この事例の依頼主
30代 女性
相談前の状況
【依頼者】女性 30歳代 会社員 年収400万円【相手方】女性 40歳代 会社員 年収300万円【財産】共有財産なし【子供】なし【和解内容】慰謝料として、妻に対して50万円を支払う依頼者の方は,妻子ある男性と交際していたところ,不倫に気付いた妻との話合いの中で,不倫の事実を認める旨の念書を書きました。その後まもなく,裁判所から書類が届き,不貞行為による損害賠償として慰謝料300万円を請求されたことをきっかけに,相談に来られました。
解決への流れ
請求時,不倫相手の男性とその妻はすでに離婚していたことから,離婚の際に,男性から妻に対して,慰謝料の支払いがなされていた可能性がある点に目を付けました。不倫による慰謝料においては,不貞行為をした2人のうち,どちらかが損害全額の支払いをすれば,原則その損害は填補される関係にあると考えられます。夫からの金銭の受け取りの有無について確認したところ,一定額の金銭を受け取っていたことが判明しました。上記金銭の受取りを理由に,慰謝料の減額交渉を続けた結果,最終的に,50万円を支払うことで和解が成立しました。ご依頼から数か月でのスピード解決となりました。
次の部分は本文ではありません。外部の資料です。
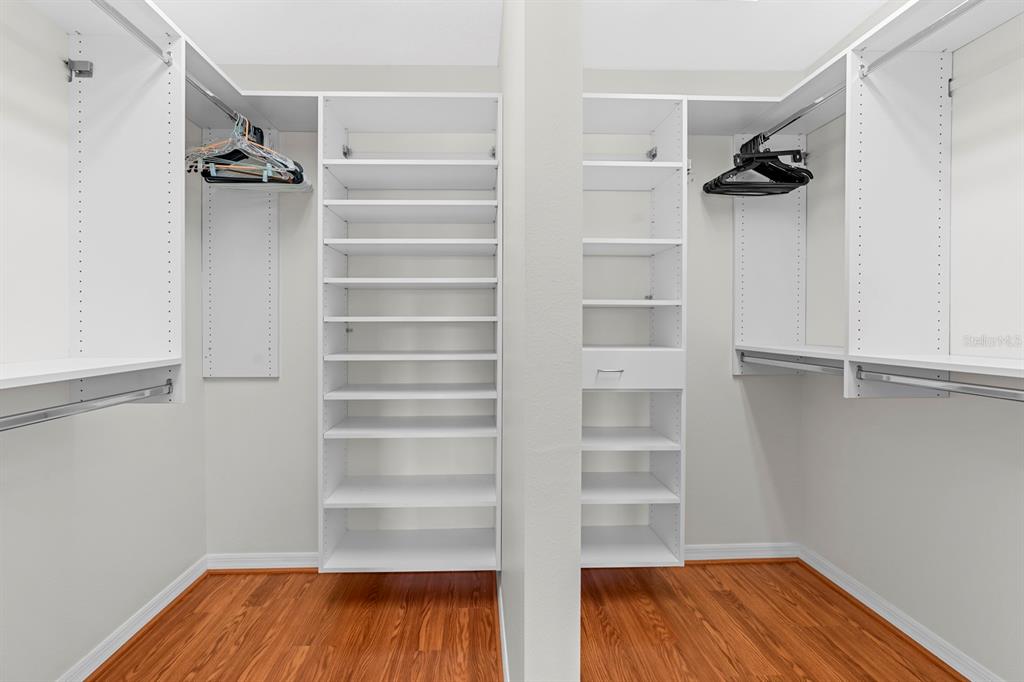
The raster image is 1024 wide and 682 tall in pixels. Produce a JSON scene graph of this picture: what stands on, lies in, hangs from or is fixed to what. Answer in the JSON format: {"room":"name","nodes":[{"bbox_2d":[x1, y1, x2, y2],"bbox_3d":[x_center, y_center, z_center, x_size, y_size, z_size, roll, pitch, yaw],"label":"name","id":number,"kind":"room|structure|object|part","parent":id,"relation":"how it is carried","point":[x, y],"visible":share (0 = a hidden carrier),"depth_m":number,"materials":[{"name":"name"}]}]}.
{"room":"closet","nodes":[
{"label":"closet","id":0,"kind":"room"},
{"bbox_2d":[0,1,206,681],"bbox_3d":[-1.389,-0.052,0.495,0.116,2.448,3.519,0,1,-2],"label":"left wall","id":1,"kind":"structure","parent":0,"point":[45,587],"depth_m":1.41,"materials":[{"name":"white paint"}]},
{"bbox_2d":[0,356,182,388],"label":"lower left shelf","id":2,"kind":"object","parent":1,"relation":"attached to","point":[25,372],"visible":0.99,"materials":[{"name":"white laminate"}]},
{"bbox_2d":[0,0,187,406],"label":"closet shelving unit","id":3,"kind":"object","parent":1,"relation":"attached to","point":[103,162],"visible":0.98,"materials":[{"name":"white laminate"}]},
{"bbox_2d":[0,381,173,431],"bbox_3d":[-1.074,0.189,0.911,0.044,0.049,1.197,0,1,-2],"label":"closet rod","id":4,"kind":"object","parent":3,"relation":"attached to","point":[39,418],"visible":1,"depth_m":1.16,"materials":[{"name":"silver metal"}]},
{"bbox_2d":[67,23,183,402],"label":"panel","id":5,"kind":"object","parent":1,"relation":"attached to","point":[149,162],"visible":0.89,"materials":[{"name":"white laminate"}]},
{"bbox_2d":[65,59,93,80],"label":"rod bracket","id":6,"kind":"object","parent":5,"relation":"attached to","point":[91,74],"visible":0.96,"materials":[{"name":"metal"}]},
{"bbox_2d":[89,0,172,65],"bbox_3d":[-1.045,-0.868,0.964,0.035,0.039,0.959,0,1,-2],"label":"closet rod","id":7,"kind":"object","parent":5,"relation":"attached to","point":[117,14],"visible":0.99,"depth_m":1.30,"materials":[{"name":"silver metal"}]},
{"bbox_2d":[57,555,207,681],"bbox_3d":[-1.332,1.115,0.632,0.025,0.079,3.136,0,1,-2],"label":"left baseboard","id":8,"kind":"structure","parent":1,"relation":"attached to","point":[161,607],"depth_m":1.69,"materials":[{"name":"white paint"}]},
{"bbox_2d":[32,0,311,132],"bbox_3d":[-1.088,-0.939,1.002,0.562,0.045,2.289,0,1,-2],"label":"left upper shelf","id":9,"kind":"object","parent":1,"relation":"attached to","point":[219,82],"visible":0.8,"depth_m":1.59,"materials":[{"name":"white laminate"}]},
{"bbox_2d":[183,71,249,126],"bbox_3d":[-1.076,-0.872,1.732,0.028,0.035,0.623,0,1,-2],"label":"closet rod","id":10,"kind":"object","parent":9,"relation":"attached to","point":[203,90],"visible":0.6,"depth_m":1.68,"materials":[{"name":"silver metal"}]},
{"bbox_2d":[191,114,303,184],"bbox_3d":[-1.019,-0.733,1.810,0.421,0.250,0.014,0,1,-2],"label":"clothes hangers","id":11,"kind":"object","parent":10,"relation":"hanging from","point":[281,164],"visible":0.73,"depth_m":1.81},
{"bbox_2d":[205,63,805,564],"bbox_3d":[0.061,-0.079,2.280,3.138,2.436,0.114,0,1,-2],"label":"back wall","id":12,"kind":"structure","parent":0,"point":[261,388],"depth_m":2.22,"materials":[{"name":"white paint"}]},
{"bbox_2d":[200,126,280,378],"bbox_3d":[-1.226,-0.373,2.159,0.359,1.204,0.031,0,1,-2],"label":"panel","id":13,"kind":"object","parent":12,"relation":"attached to","point":[255,221],"visible":0.78,"depth_m":2.16,"materials":[{"name":"white laminate"}]},
{"bbox_2d":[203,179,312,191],"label":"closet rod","id":14,"kind":"object","parent":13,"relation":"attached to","point":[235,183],"visible":0.57,"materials":[{"name":"silver"}]},
{"bbox_2d":[208,552,320,571],"bbox_3d":[-0.532,1.102,2.210,1.764,0.080,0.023,0,1,-2],"label":"baseboard","id":15,"kind":"structure","parent":12,"relation":"attached to","point":[305,565],"depth_m":2.18,"materials":[{"name":"white paint"}]},
{"bbox_2d":[318,93,502,573],"bbox_3d":[-0.378,0.011,2.038,0.750,2.003,0.404,0,1,-2],"label":"closet shelving unit","id":16,"kind":"object","parent":12,"relation":"attached to","point":[359,241],"visible":0.95,"depth_m":1.96,"materials":[{"name":"white laminate"}]},
{"bbox_3d":[-0.383,0.713,2.083,0.707,0.025,0.385,0,1,-2],"label":"shelf","id":17,"kind":"part","parent":16,"relation":"part of","materials":[{"name":"white wood"}]},
{"bbox_3d":[-0.379,0.269,2.081,0.724,0.023,0.413,0,1,-2],"label":"shelf","id":18,"kind":"part","parent":16,"relation":"part of","materials":[{"name":"white wood"}]},
{"bbox_3d":[-0.378,0.426,2.085,0.725,0.024,0.411,0,1,-2],"label":"shelf","id":19,"kind":"part","parent":16,"relation":"part of","materials":[{"name":"white wood"}]},
{"bbox_3d":[-0.389,-0.224,2.070,0.702,0.025,0.365,0,1,-2],"label":"shelf","id":20,"kind":"part","parent":16,"relation":"part of","materials":[{"name":"white wood"}]},
{"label":"shelf","id":21,"kind":"part","parent":16,"relation":"part of","materials":[{"name":"white wood"}]},
{"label":"shelf","id":22,"kind":"part","parent":16,"relation":"part of","materials":[{"name":"white wood"}]},
{"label":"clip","id":23,"kind":"part","parent":16,"relation":"part of","materials":[{"name":"silver metal"}]},
{"bbox_2d":[580,93,687,566],"bbox_3d":[0.499,0.001,2.049,0.590,1.974,0.388,0,1,-2],"label":"closet shelving unit","id":24,"kind":"object","parent":12,"relation":"attached to","point":[670,539],"visible":0.66,"depth_m":1.95,"materials":[{"name":"white laminate"}]},
{"bbox_2d":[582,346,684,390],"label":"drawer","id":25,"kind":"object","parent":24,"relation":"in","point":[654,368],"visible":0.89,"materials":[{"name":"white laminate"}]},
{"bbox_3d":[0.441,0.151,1.830,0.098,0.011,0.049,0,1,-2],"label":"drawer handle","id":26,"kind":"part","parent":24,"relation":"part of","materials":[{"name":"metal"}]},
{"bbox_3d":[0.513,0.703,2.078,0.492,0.023,0.384,0,1,-2],"label":"shelf","id":27,"kind":"part","parent":24,"relation":"part of","materials":[{"name":"white wood"}]},
{"bbox_3d":[0.514,0.480,2.076,0.515,0.022,0.383,0,1,-2],"label":"shelf","id":28,"kind":"part","parent":24,"relation":"part of","materials":[{"name":"white wood"}]},
{"bbox_3d":[0.495,-0.383,2.036,0.521,0.028,0.356,0,1,-2],"label":"shelf","id":29,"kind":"part","parent":24,"relation":"part of","materials":[{"name":"white wood"}]},
{"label":"shelf","id":30,"kind":"part","parent":24,"relation":"part of","materials":[{"name":"white laminate"}]},
{"bbox_2d":[684,542,800,562],"bbox_3d":[0.800,1.091,2.246,1.416,0.079,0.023,0,1,-2],"label":"baseboard","id":31,"kind":"structure","parent":12,"relation":"attached to","point":[706,549],"depth_m":2.26,"materials":[{"name":"white paint"}]},
{"bbox_2d":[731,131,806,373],"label":"panel","id":32,"kind":"object","parent":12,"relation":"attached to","point":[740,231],"visible":0.69,"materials":[{"name":"white laminate"}]},
{"bbox_2d":[738,353,842,374],"bbox_3d":[1.184,0.125,1.844,0.041,0.044,0.668,0,1,-2],"label":"closet rod","id":33,"kind":"object","parent":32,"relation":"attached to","point":[800,364],"visible":0.71,"depth_m":1.81,"materials":[{"name":"silver metal"}]},
{"bbox_2d":[149,0,889,69],"bbox_3d":[0.147,-1.307,0.469,3.082,0.099,3.731,0,1,-2],"label":"ceiling","id":34,"kind":"structure","parent":0,"point":[800,60],"depth_m":1.92,"materials":[{"name":"white paint"}]},
{"bbox_2d":[90,563,964,681],"bbox_3d":[0.117,1.193,0.539,3.124,0.075,3.697,0,1,-2],"label":"floor","id":35,"kind":"structure","parent":0,"point":[241,673],"depth_m":1.74,"materials":[{"name":"brown wood"}]},
{"bbox_2d":[499,0,583,681],"bbox_3d":[0.094,-0.060,1.594,0.140,2.407,1.149,0,1,-2],"label":"partition wall","id":36,"kind":"structure","parent":0,"point":[576,591],"depth_m":1.02,"materials":[{"name":"paint"}]},
{"bbox_2d":[496,572,509,681],"bbox_3d":[0.015,1.106,1.580,0.021,0.082,1.134,0,1,-2],"label":"baseboard","id":37,"kind":"structure","parent":36,"relation":"attached to","point":[503,633],"depth_m":1.65,"materials":[{"name":"white paint"}]},
{"bbox_2d":[798,3,1023,681],"bbox_3d":[1.618,-0.057,0.642,0.114,2.429,3.465,0,1,-2],"label":"right wall","id":38,"kind":"structure","parent":0,"point":[824,547],"depth_m":1.59,"materials":[{"name":"white paint"}]},
{"bbox_2d":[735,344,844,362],"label":"lower right shelf","id":39,"kind":"object","parent":38,"relation":"attached to","point":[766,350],"visible":0.53,"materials":[{"name":"white wood"}]},
{"bbox_2d":[685,0,1023,137],"bbox_3d":[1.287,-0.957,1.250,0.600,0.041,2.081,0,1,-2],"label":"right upper shelf","id":40,"kind":"object","parent":38,"relation":"attached to","point":[982,28],"visible":0.82,"depth_m":1.60,"materials":[{"name":"white laminate"}]},
{"bbox_2d":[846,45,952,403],"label":"divider panel","id":41,"kind":"object","parent":38,"relation":"attached to","point":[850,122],"visible":0.88,"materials":[{"name":"white laminate"}]},
{"bbox_2d":[756,82,847,143],"bbox_3d":[1.216,-0.880,1.832,0.032,0.037,0.636,0,1,-2],"label":"closet rod","id":42,"kind":"object","parent":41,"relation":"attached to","point":[820,100],"visible":0.73,"depth_m":1.80,"materials":[{"name":"silver metal"}]},
{"bbox_2d":[703,135,812,196],"bbox_3d":[1.153,-0.757,2.012,0.403,0.262,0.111,0,1,-2],"label":"clothes hangers","id":43,"kind":"object","parent":42,"relation":"hanging from","point":[756,170],"visible":0.86,"depth_m":2.00,"materials":[{"name":"black plastic"}]},
{"bbox_2d":[858,0,982,76],"bbox_3d":[1.221,-0.854,1.030,0.039,0.042,0.924,0,1,-2],"label":"closet rod","id":44,"kind":"object","parent":41,"relation":"attached to","point":[958,8],"visible":0.99,"depth_m":1.30,"materials":[{"name":"silver metal"}]},
{"bbox_2d":[858,367,1023,401],"bbox_3d":[1.251,0.145,1.038,0.048,0.049,0.983,0,1,-2],"label":"closet rod","id":45,"kind":"object","parent":41,"relation":"attached to","point":[976,388],"visible":1,"depth_m":1.25,"materials":[{"name":"silver metal"}]},
{"bbox_2d":[799,545,1001,681],"bbox_3d":[1.553,1.113,0.775,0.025,0.077,3.167,0,1,-2],"label":"baseboard","id":46,"kind":"structure","parent":38,"relation":"attached to","point":[914,625],"depth_m":1.73,"materials":[{"name":"white paint"}]},
{"bbox_2d":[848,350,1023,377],"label":"lower right shelf","id":47,"kind":"object","parent":38,"relation":"attached to","point":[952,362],"visible":0.99,"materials":[{"name":"white wood"}]},
{"bbox_2d":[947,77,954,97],"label":"bracket","id":48,"kind":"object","parent":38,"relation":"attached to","point":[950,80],"visible":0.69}
]}

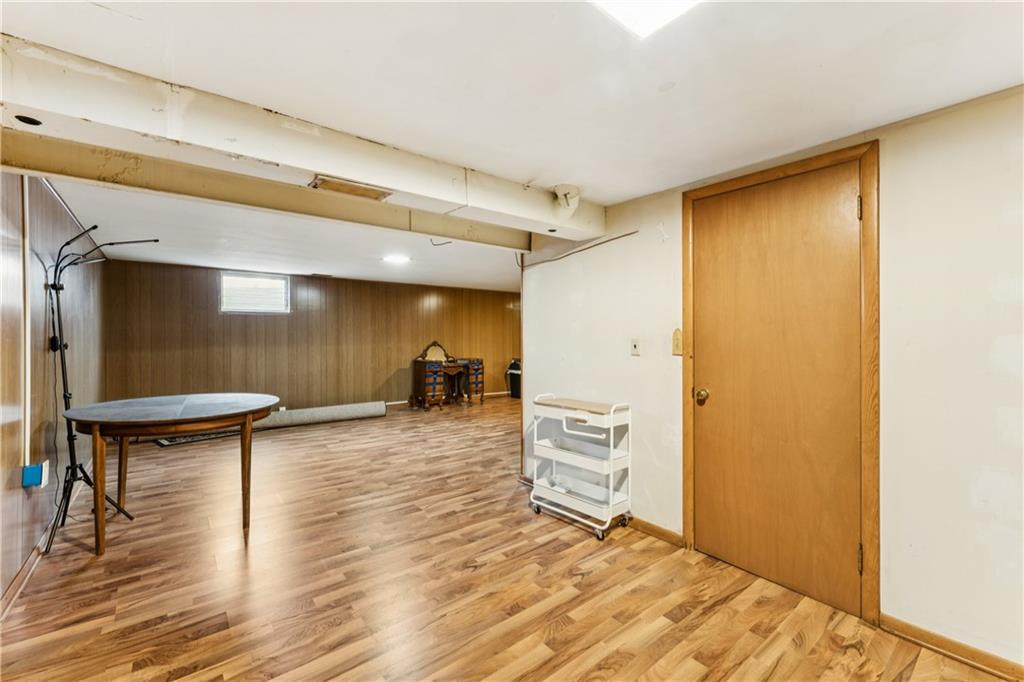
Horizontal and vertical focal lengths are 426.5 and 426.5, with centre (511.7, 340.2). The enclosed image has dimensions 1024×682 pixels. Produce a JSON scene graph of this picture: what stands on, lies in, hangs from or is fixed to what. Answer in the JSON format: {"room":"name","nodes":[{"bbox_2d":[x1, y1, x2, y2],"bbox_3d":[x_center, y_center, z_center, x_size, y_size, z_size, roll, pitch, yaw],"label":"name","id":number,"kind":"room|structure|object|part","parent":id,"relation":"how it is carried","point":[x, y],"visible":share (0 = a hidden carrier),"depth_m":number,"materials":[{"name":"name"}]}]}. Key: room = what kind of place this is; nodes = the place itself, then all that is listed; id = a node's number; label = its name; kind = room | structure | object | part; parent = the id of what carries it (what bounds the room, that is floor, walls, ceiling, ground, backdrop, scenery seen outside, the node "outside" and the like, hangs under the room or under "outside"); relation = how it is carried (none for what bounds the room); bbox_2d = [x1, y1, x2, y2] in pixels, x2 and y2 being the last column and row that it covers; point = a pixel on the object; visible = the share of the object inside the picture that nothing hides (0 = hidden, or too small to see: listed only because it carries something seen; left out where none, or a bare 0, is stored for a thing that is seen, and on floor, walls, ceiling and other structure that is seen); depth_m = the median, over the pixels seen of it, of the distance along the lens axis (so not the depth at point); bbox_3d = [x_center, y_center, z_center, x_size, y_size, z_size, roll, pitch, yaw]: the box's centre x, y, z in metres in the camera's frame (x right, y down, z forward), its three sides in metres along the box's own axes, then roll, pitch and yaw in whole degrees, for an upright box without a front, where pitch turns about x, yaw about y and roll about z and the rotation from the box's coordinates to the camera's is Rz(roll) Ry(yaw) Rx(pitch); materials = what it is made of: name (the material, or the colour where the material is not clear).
{"room":"basement","nodes":[
{"label":"basement","id":0,"kind":"room"},
{"bbox_2d":[0,172,103,610],"bbox_3d":[-2.314,0.116,1.807,0.134,2.240,7.262,0,0,-39],"label":"left wall","id":1,"kind":"structure","parent":0,"point":[51,199],"depth_m":2.49,"materials":[{"name":"brown wood"}]},
{"bbox_2d":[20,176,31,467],"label":"conduit","id":2,"kind":"object","parent":1,"relation":"attached to","point":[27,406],"visible":0.91,"depth_m":2.26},
{"bbox_2d":[22,460,48,488],"bbox_3d":[-2.530,0.711,2.265,0.077,0.119,0.101,0,0,-39],"label":"box","id":3,"kind":"object","parent":1,"relation":"attached to","point":[29,482],"visible":0.95,"depth_m":2.24,"materials":[{"name":"blue plastic"}]},
{"bbox_2d":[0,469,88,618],"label":"baseboard","id":4,"kind":"structure","parent":1,"relation":"attached to","point":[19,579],"depth_m":2.25,"materials":[{"name":"brown wood"}]},
{"bbox_2d":[102,258,520,414],"bbox_3d":[-2.436,0.100,7.241,5.893,2.257,0.166,0,0,-39],"label":"wood paneled wall","id":5,"kind":"structure","parent":0,"point":[329,281],"depth_m":6.53,"materials":[{"name":"brown wood"}]},
{"bbox_2d":[220,271,290,313],"bbox_3d":[-3.785,-0.686,6.294,0.890,0.585,0.120,0,0,-39],"label":"window","id":6,"kind":"structure","parent":5,"relation":"in","point":[281,307],"depth_m":6.28,"materials":[{"name":"white"}]},
{"bbox_2d":[386,390,509,406],"bbox_3d":[-1.953,1.141,7.777,5.707,0.090,0.016,0,0,-39],"label":"baseboard","id":7,"kind":"structure","parent":5,"relation":"attached to","point":[399,402],"depth_m":8.10,"materials":[{"name":"wood"}]},
{"bbox_2d":[0,396,1015,681],"bbox_3d":[0.217,1.288,3.677,6.488,0.100,8.147,0,0,-39],"label":"floor","id":8,"kind":"structure","parent":0,"point":[507,601],"depth_m":2.15,"materials":[{"name":"brown wood"}]},
{"bbox_2d":[40,224,158,553],"bbox_3d":[-2.680,0.264,2.755,0.569,1.918,0.729,0,0,-39],"label":"floor lamp","id":9,"kind":"object","parent":8,"relation":"on","point":[65,396],"visible":0.89,"depth_m":2.67,"materials":[{"name":"black metal"}]},
{"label":"tripod base","id":10,"kind":"part","parent":9,"relation":"part of","materials":[{"name":"black metal"}]},
{"bbox_2d":[60,393,280,556],"bbox_3d":[-2.268,0.845,2.915,1.242,0.788,1.131,0,0,-39],"label":"round table","id":11,"kind":"object","parent":8,"relation":"on","point":[97,422],"visible":0.99,"depth_m":2.65,"materials":[{"name":"brown wood"}]},
{"bbox_2d":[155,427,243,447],"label":"rug","id":12,"kind":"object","parent":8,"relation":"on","point":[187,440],"visible":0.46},
{"bbox_2d":[250,400,385,429],"bbox_3d":[-2.914,1.065,6.135,2.025,0.220,0.331,0,0,-32],"label":"rolled carpet","id":13,"kind":"object","parent":8,"relation":"on","point":[333,408],"visible":0.88,"depth_m":6.10,"materials":[{"name":"grey carpet"}]},
{"bbox_2d":[408,339,483,409],"bbox_3d":[-1.135,0.602,7.778,1.313,1.154,0.676,0,0,-39],"label":"vanity desk","id":14,"kind":"object","parent":8,"relation":"on","point":[447,360],"visible":0.99,"depth_m":7.56,"materials":[{"name":"brown wood"}]},
{"bbox_2d":[506,358,520,398],"bbox_3d":[0.132,0.753,8.602,0.420,0.762,0.431,0,0,-39],"label":"trash can","id":15,"kind":"object","parent":8,"relation":"on","point":[516,368],"visible":0.68,"depth_m":8.46,"materials":[{"name":"black plastic"}]},
{"bbox_2d":[529,394,632,540],"bbox_3d":[0.467,0.834,2.967,0.387,0.838,0.681,0,0,-39],"label":"rolling cart","id":16,"kind":"object","parent":8,"relation":"on","point":[532,498],"visible":0.99,"depth_m":2.88,"materials":[{"name":"white metal"}]},
{"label":"drawer handle","id":17,"kind":"part","parent":16,"relation":"part of","materials":[{"name":"white metal"}]},
{"bbox_2d":[0,0,1022,290],"bbox_3d":[-0.294,-0.990,3.531,6.279,0.105,8.347,0,0,-39],"label":"ceiling","id":18,"kind":"structure","parent":0,"point":[524,171],"depth_m":1.57,"materials":[{"name":"white paint"}]},
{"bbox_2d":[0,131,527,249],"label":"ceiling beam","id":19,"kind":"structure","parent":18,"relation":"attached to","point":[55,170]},
{"bbox_2d":[0,38,601,247],"bbox_3d":[-0.768,-0.831,2.122,3.735,0.216,0.315,0,0,-39],"label":"ceiling beam","id":20,"kind":"structure","parent":18,"relation":"attached to","point":[455,201],"depth_m":1.71,"materials":[{"name":"white paint"}]},
{"bbox_2d":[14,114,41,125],"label":"hole","id":21,"kind":"object","parent":20,"relation":"in","point":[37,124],"visible":0.93,"depth_m":1.46,"materials":[{"name":"black"}]},
{"bbox_2d":[308,175,390,200],"bbox_3d":[-0.806,-0.750,2.120,0.349,0.018,0.179,0,0,-39],"label":"vent","id":22,"kind":"object","parent":20,"relation":"attached to","point":[321,179],"visible":0.99,"depth_m":2.09,"materials":[{"name":"brown"}]},
{"bbox_2d":[552,183,581,214],"bbox_3d":[0.337,-0.858,2.656,0.179,0.183,0.172,0,0,-39],"label":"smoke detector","id":23,"kind":"object","parent":20,"relation":"attached to","point":[572,189],"visible":0.99,"depth_m":2.61,"materials":[{"name":"white"}]},
{"bbox_2d":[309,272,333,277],"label":"ceiling vent","id":24,"kind":"object","parent":18,"relation":"attached to","point":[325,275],"visible":0.99,"depth_m":6.43,"materials":[{"name":"metal"}]},
{"bbox_2d":[382,254,410,264],"bbox_3d":[-1.385,-0.974,5.116,0.353,0.040,0.341,0,0,-39],"label":"ceiling light","id":25,"kind":"object","parent":18,"relation":"attached to","point":[397,259],"visible":0.99,"depth_m":5.07,"materials":[{"name":"white"}]},
{"bbox_2d":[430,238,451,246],"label":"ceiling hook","id":26,"kind":"object","parent":18,"relation":"attached to","point":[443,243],"visible":0.91,"depth_m":3.80,"materials":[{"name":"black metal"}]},
{"bbox_2d":[589,0,702,38],"bbox_3d":[0.380,-0.937,0.937,0.493,0.058,0.528,0,0,-39],"label":"ceiling light","id":27,"kind":"object","parent":18,"relation":"attached to","point":[612,4],"visible":0.97,"depth_m":1.19,"materials":[{"name":"white plastic"}]},
{"bbox_2d":[522,87,1023,671],"bbox_3d":[1.559,0.160,1.994,0.143,2.227,4.491,0,0,-39],"label":"right wall","id":28,"kind":"structure","parent":0,"point":[906,605],"depth_m":1.75,"materials":[{"name":"white paint"}]},
{"bbox_2d":[527,230,640,267],"bbox_3d":[0.494,-0.702,3.258,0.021,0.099,1.004,0,0,-39],"label":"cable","id":29,"kind":"object","parent":28,"relation":"attached to","point":[624,235],"visible":0.95,"depth_m":3.20,"materials":[{"name":"plastic"}]},
{"bbox_2d":[630,337,640,355],"bbox_3d":[0.822,0.041,2.849,0.018,0.119,0.071,0,0,-39],"label":"light switch","id":30,"kind":"object","parent":28,"relation":"attached to","point":[636,346],"visible":0.96,"depth_m":2.85,"materials":[{"name":"white plastic"}]},
{"bbox_2d":[625,515,685,547],"bbox_3d":[0.690,1.211,3.002,0.015,0.079,1.216,0,0,-39],"label":"baseboard","id":31,"kind":"structure","parent":28,"relation":"attached to","point":[662,531],"depth_m":2.71,"materials":[{"name":"brown wood"}]},
{"bbox_2d":[671,328,683,355],"bbox_3d":[0.985,0.009,2.547,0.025,0.163,0.070,0,0,-39],"label":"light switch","id":32,"kind":"object","parent":28,"relation":"attached to","point":[676,344],"visible":0.97,"depth_m":2.54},
{"bbox_2d":[684,152,861,615],"bbox_3d":[1.286,0.226,2.198,0.109,2.030,0.855,0,0,-39],"label":"door","id":33,"kind":"structure","parent":28,"relation":"in","point":[702,374],"depth_m":2.15,"materials":[{"name":"brown wood"}]},
{"bbox_3d":[1.087,0.323,2.456,0.071,0.070,0.074,0,0,-39],"label":"doorknob","id":34,"kind":"part","parent":33,"relation":"part of","materials":[{"name":"gold metal"}]},
{"bbox_3d":[1.557,0.982,1.927,0.022,0.115,0.020,0,0,-39],"label":"hinge","id":35,"kind":"part","parent":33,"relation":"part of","materials":[{"name":"gold metal"}]},
{"bbox_2d":[682,139,879,626],"bbox_3d":[1.410,0.200,2.262,0.142,2.103,0.948,0,0,-39],"label":"door frame","id":36,"kind":"structure","parent":28,"relation":"attached to","point":[866,183],"depth_m":1.92,"materials":[{"name":"brown wood"}]},
{"bbox_2d":[879,613,1023,679],"bbox_3d":[2.160,1.225,1.174,0.014,0.078,1.737,0,0,-39],"label":"baseboard","id":37,"kind":"structure","parent":28,"relation":"attached to","point":[938,647],"depth_m":1.69,"materials":[{"name":"brown wood"}]}
]}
本事案は,一見シンプルに思えますが,いくつかの法的問題を含んでいるケースでした。まず,不貞行為は,不倫をした配偶者と不倫の相手方の2人によるものですから,請求者はどちらかあるいは双方に対して,損害の全額を請求することができます。そこで,どちらか一方から損害賠償として金銭を受領した場合,それで損害が完全に填補されたと評価されれば,もはや,もう一方には請求できなくなると考えられるのです。今回のケースでは,弁護士介入により,その点の調整をすることができ,減額の上で,早期解決を測ることができました。